**WHAT THE EXERCISE ASKS**
Please restate each line of the data that follows word for word, skipping any image.

**EXCERPTED RECORDS**
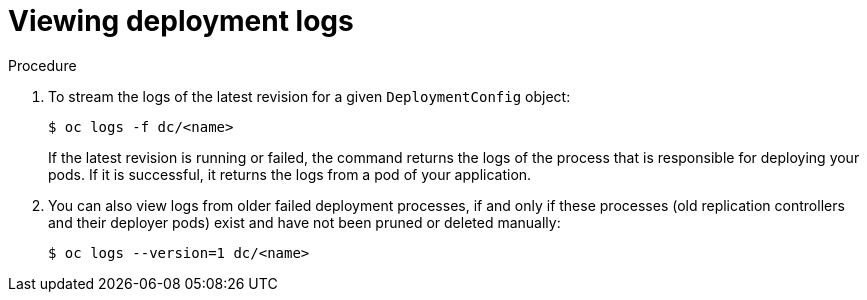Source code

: // Module included in the following assemblies:
//
// * applications/deployments/managing-deployment-processes.adoc

[id="deployments-viewing-logs_{context}"]
= Viewing deployment logs

.Procedure

. To stream the logs of the latest revision for a given `DeploymentConfig` object:
+
----
$ oc logs -f dc/<name>
----
+
If the latest revision is running or failed, the command returns the logs of the process that is responsible for deploying your pods. If it is successful, it returns the logs from a pod of your application.

. You can also view logs from older failed deployment processes, if and only if these processes (old replication controllers and their deployer pods) exist and have not been pruned or deleted manually:
+
----
$ oc logs --version=1 dc/<name>
----
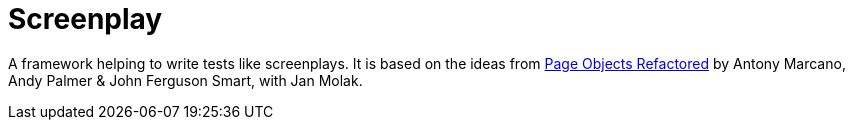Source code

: = Screenplay

A framework helping to write tests like screenplays.
It is based on the ideas from https://ideas.riverglide.com/page-objects-refactored-12ec3541990#.ekkiguobe[Page Objects Refactored] by Antony Marcano, Andy Palmer & John Ferguson Smart, with Jan Molak.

**YOUR RESPONSE**
Source code

: // Module included in the following assemblies:
//
// * applications/deployments/managing-deployment-processes.adoc

[id="deployments-viewing-logs_{context}"]
= Viewing deployment logs

.Procedure

. To stream the logs of the latest revision for a given `DeploymentConfig` object:
+
----
$ oc logs -f dc/<name>
----
+
If the latest revision is running or failed, the command returns the logs of the process that is responsible for deploying your pods. If it is successful, it returns the logs from a pod of your application.

. You can also view logs from older failed deployment processes, if and only if these processes (old replication controllers and their deployer pods) exist and have not been pruned or deleted manually:
+
----
$ oc logs --version=1 dc/<name>
----
Source code

: = Screenplay

A framework helping to write tests like screenplays.
It is based on the ideas from https://ideas.riverglide.com/page-objects-refactored-12ec3541990#.ekkiguobe[Page Objects Refactored] by Antony Marcano, Andy Palmer & John Ferguson Smart, with Jan Molak.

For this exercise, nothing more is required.